• TASK
In the email below, why does the code's comment say the error for an option like `split -txx` should mention a "multi-character" value rather than a "multibyte" one?

• TEXT
------------------------------------------------

Date: Fri, 09 Jan 2015 12:29:23 +0000
User-agent: Mozilla/5.0 (X11; Linux x86_64; rv:31.0) Gecko/20100101 Thunderbird/31.3.0

On 09/01/15 07:41, Bernhard Voelker wrote:
> On 01/09/2015 03:16 AM, Pádraig Brady wrote:
>> diff --git a/src/split.c b/src/split.c
>> index ef672f4..f9e651d 100644
>> --- a/src/split.c
>> +++ b/src/split.c
> 
> ...
> 
>> @@ -1303,6 +1307,33 @@ main (int argc, char **argv)
>>            unbuffered = true;
>>            break;
>>  
>> +        case 't':
>> +          {
>> +            char neweol = optarg[0];
>> +            if (! neweol)
>> +              error (EXIT_FAILURE, 0, _("empty record separator"));
>> +            if (optarg[1])
>> +              {
>> +                if (STREQ (optarg, "\\0"))
>> +                  neweol = '\0';
>> +                else
>> +                  {
>> +                    /* Provoke with 'split -txx'.  Complain about
>> +                       "multi-character tab" instead of "multibyte tab", so
>> +                       that the diagnostic's wording does not need to be
>> +                       changed once multibyte characters are supported.  */
>> +                    error (EXIT_FAILURE, 0, _("multi-character separator 
>> %s"),
>> +                           quote (optarg));
>> +                  }
>> +              }
>> +            /* Make it explicit we don't support multiple separators.  */
>> +            if (0 <= eolchar && neweol != eolchar)
>> +              error (EXIT_FAILURE, 0, _("incompatible record separator"));
> 
> I don't see why we should forbid "split -t a -t b". Shouldn't we just
> let the latter win as for other tools' options?

This code is mostly copied from the join -t processing.
I was wondering myself and added this comment:
/* Make it explicit we don't support multiple separators.  */
I thought that slightly more useful than having a
default `split -ta` that could be overridden by `split -tb`.

> If we go with something like above: I think "incompatible record separator"
> is not very descriptive.  I'd rather forbid multiple -t options at all and
> change the error diagnostic accordingly.

------------------------------------------------

• GIVEN DATA
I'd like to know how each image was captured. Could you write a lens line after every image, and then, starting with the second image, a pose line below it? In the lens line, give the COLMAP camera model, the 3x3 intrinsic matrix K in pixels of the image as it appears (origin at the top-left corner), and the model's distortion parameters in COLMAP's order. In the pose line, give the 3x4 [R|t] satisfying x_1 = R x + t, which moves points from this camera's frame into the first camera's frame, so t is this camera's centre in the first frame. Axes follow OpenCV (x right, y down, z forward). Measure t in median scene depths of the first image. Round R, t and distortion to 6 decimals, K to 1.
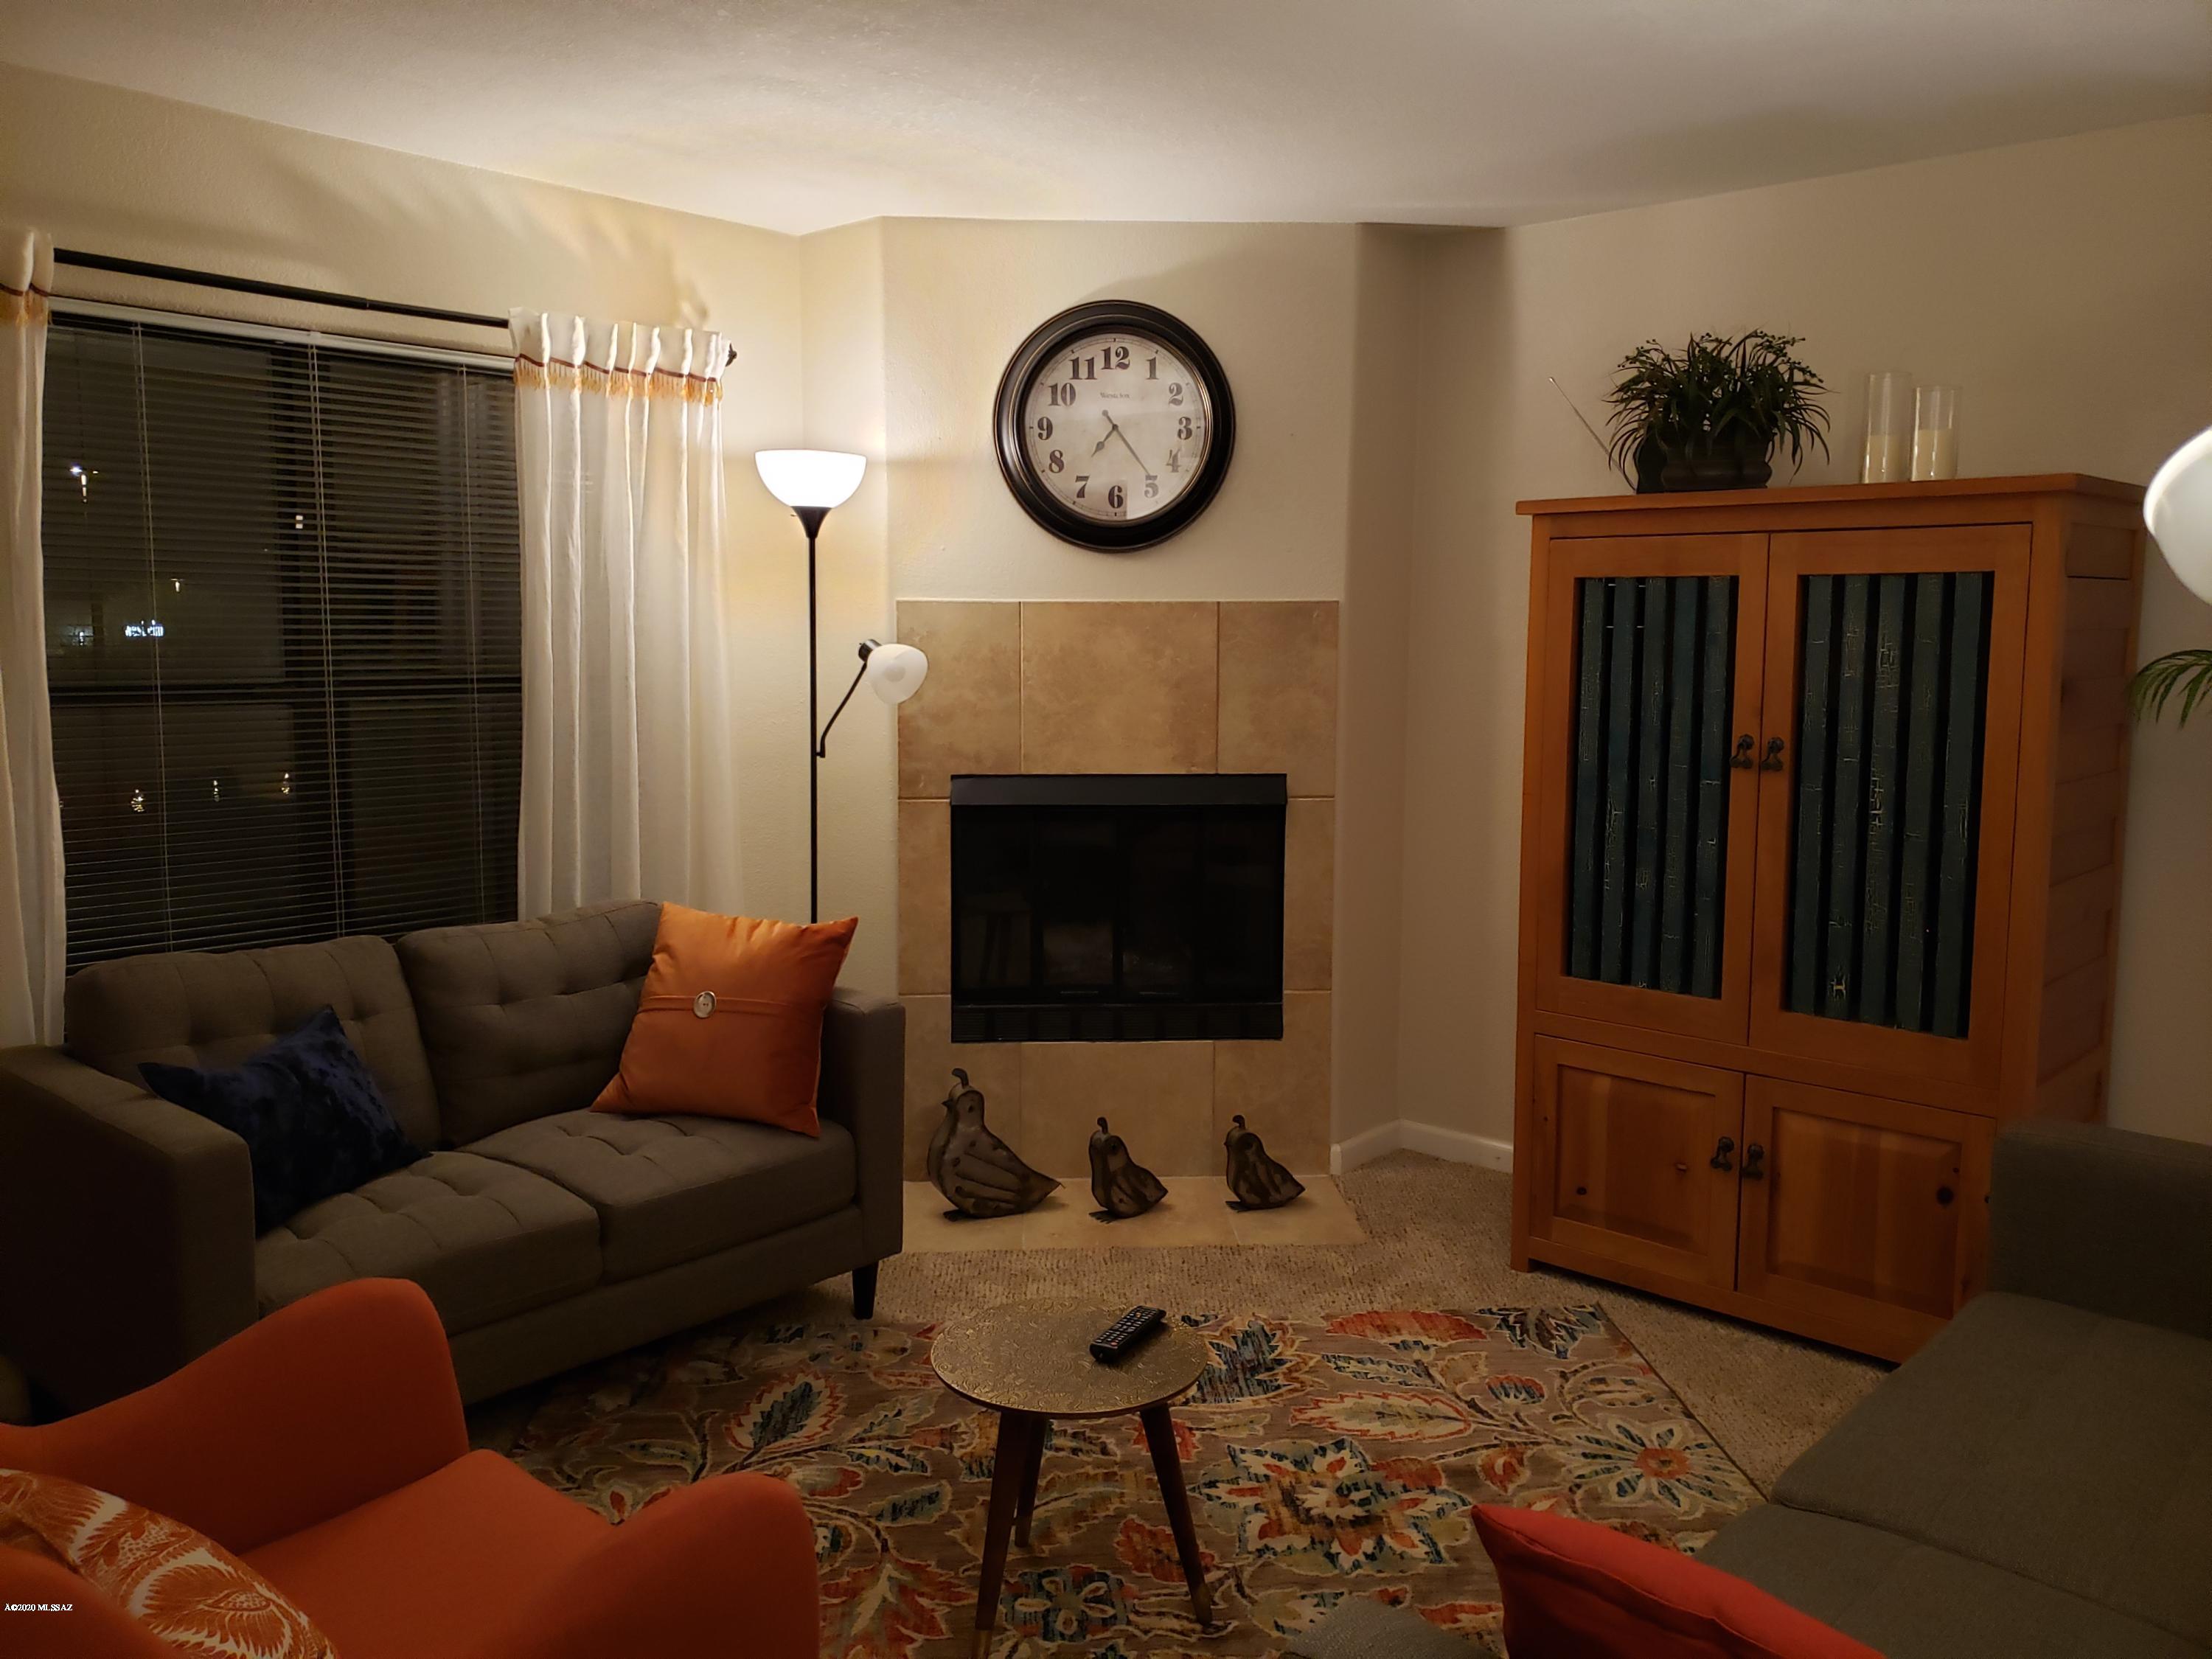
lens RADIAL K [[1755.3, 0, 1103.8], [0, 1755.3, 785.1], [0, 0, 1]] dist [-0.001743, 0.005057]
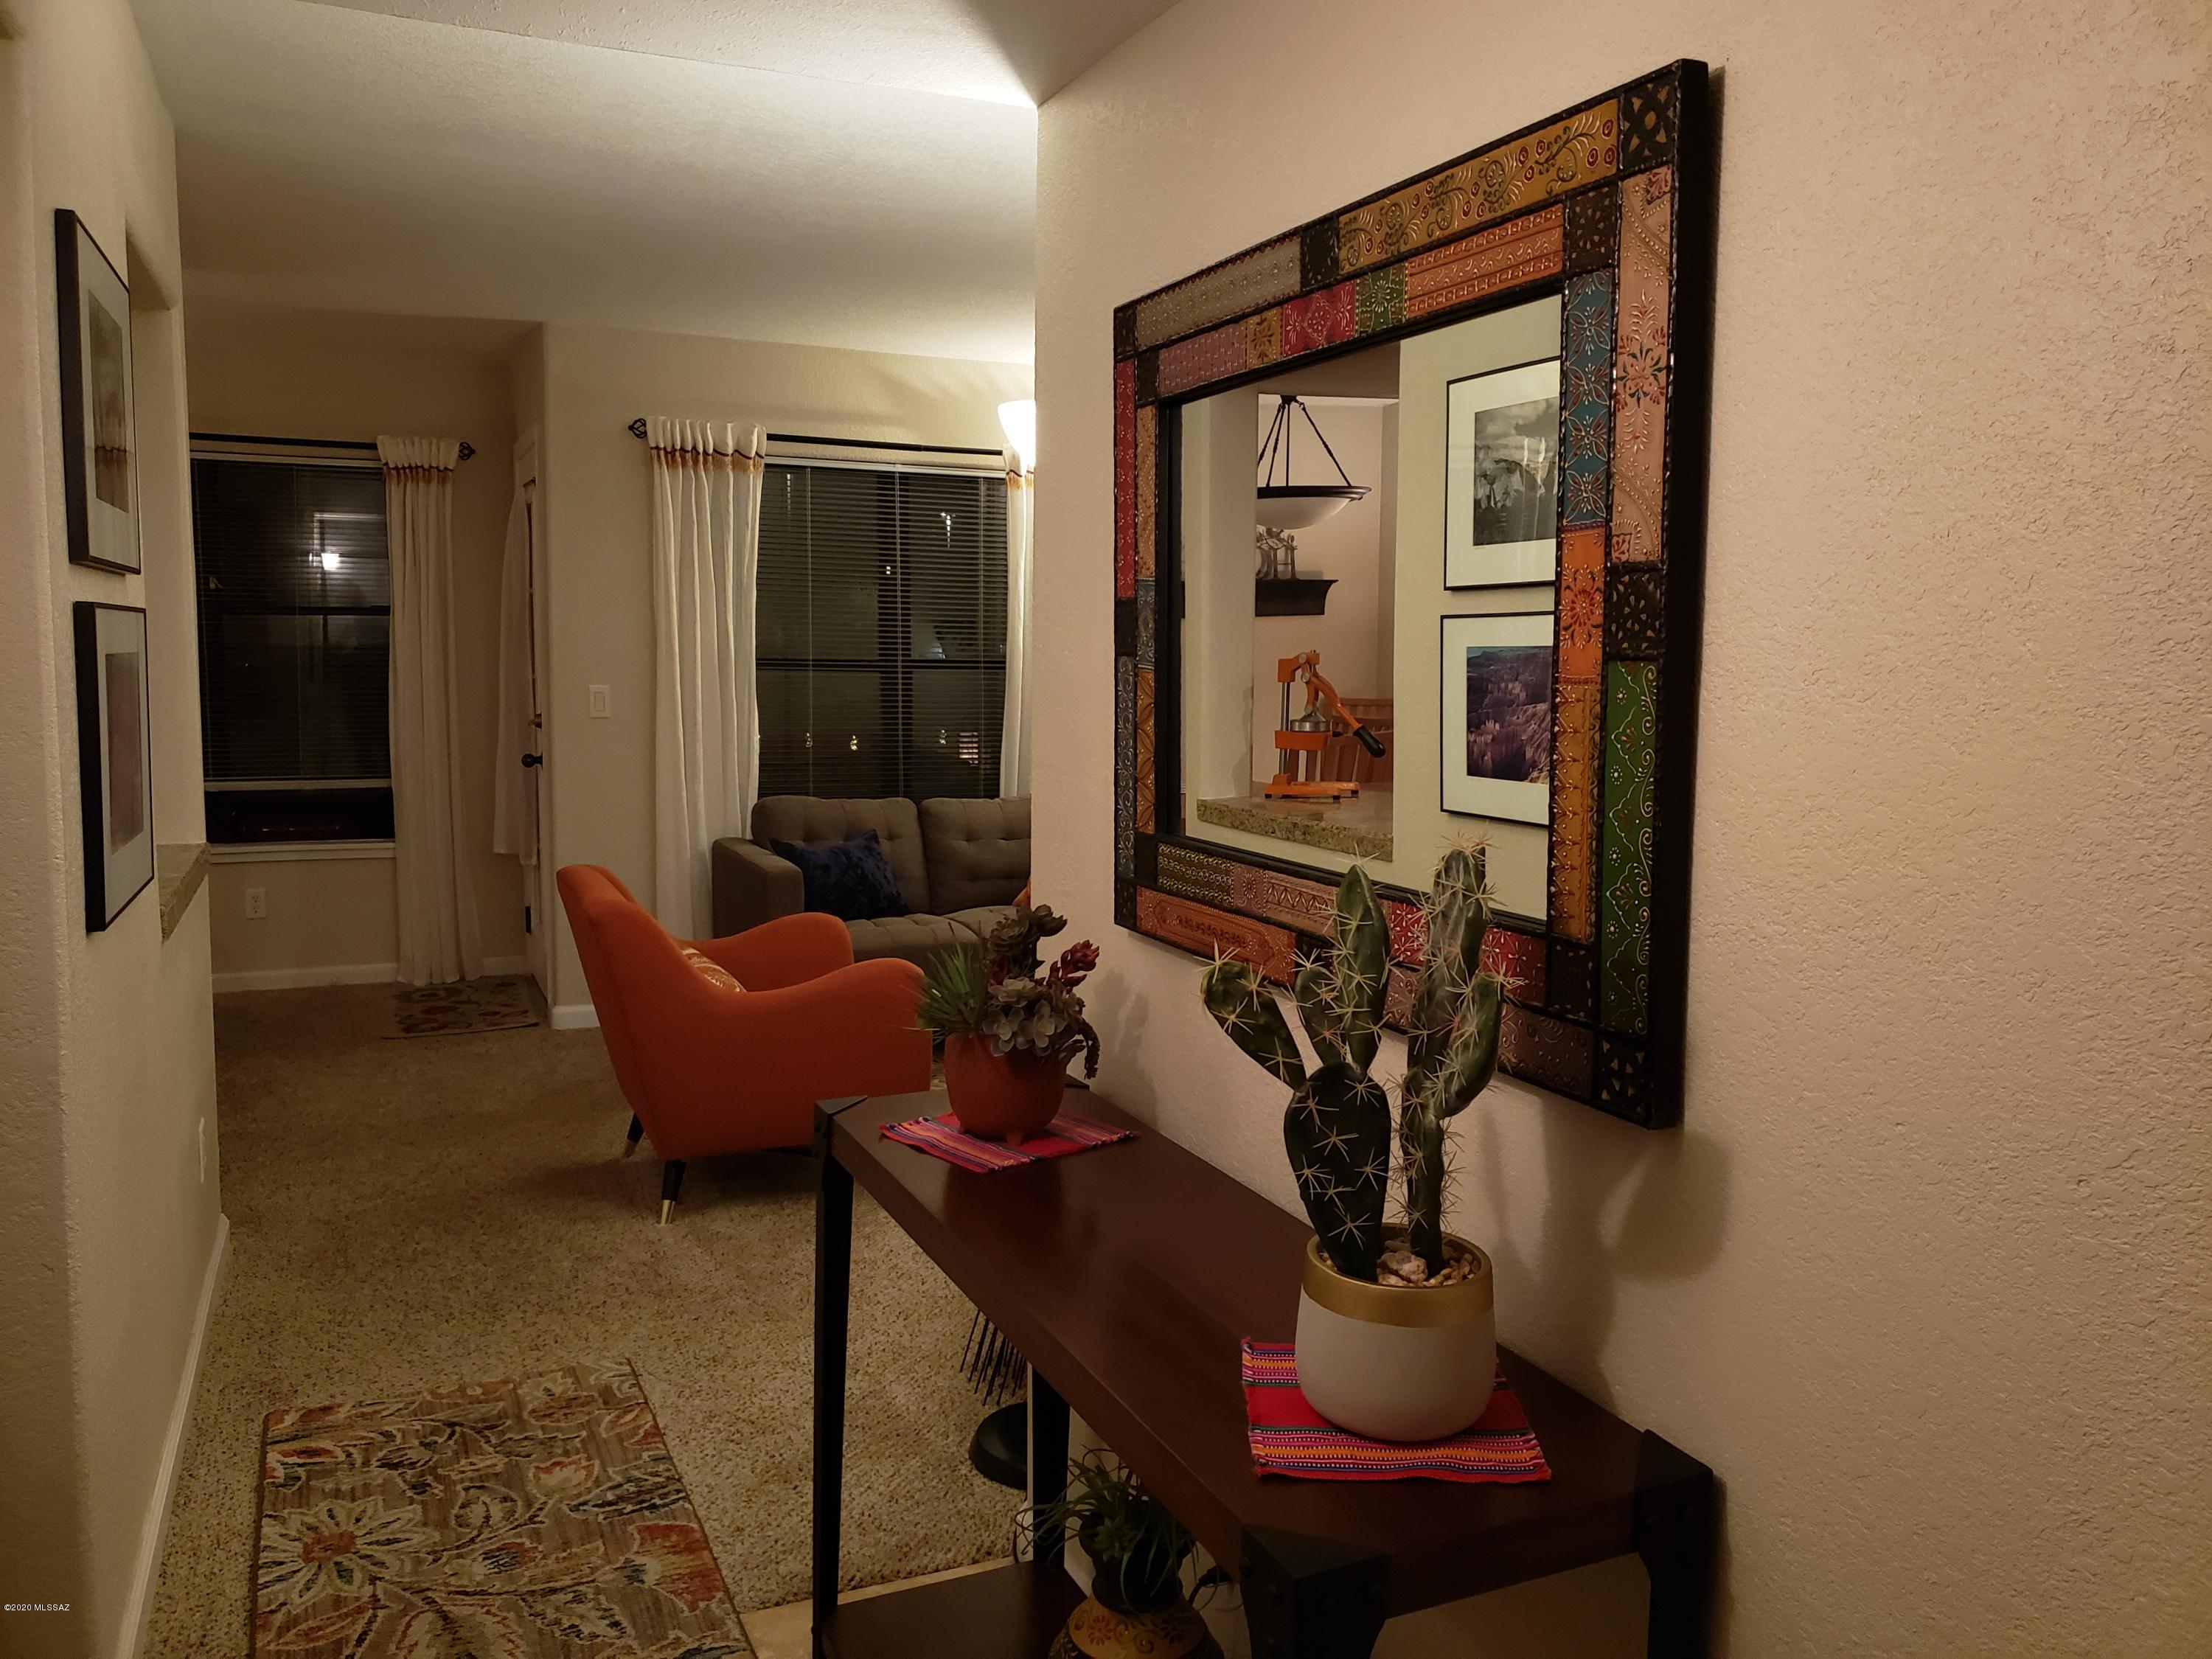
lens RADIAL K [[1696.9, 0, 1106.0], [0, 1696.9, 829.5], [0, 0, 1]] dist [-0.000179, -0.299008]
pose [[0.906420, 0.049893, -0.419421, 0.512485], [-0.044410, 0.998752, 0.022833, 0.068953], [0.420037, -0.002069, 0.907505, -0.508832]]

------------------------------------------------

• SOLUTION TO THIS PROBLEM
The comment says this is so that the diagnostic's wording will not have to change once multibyte characters are supported.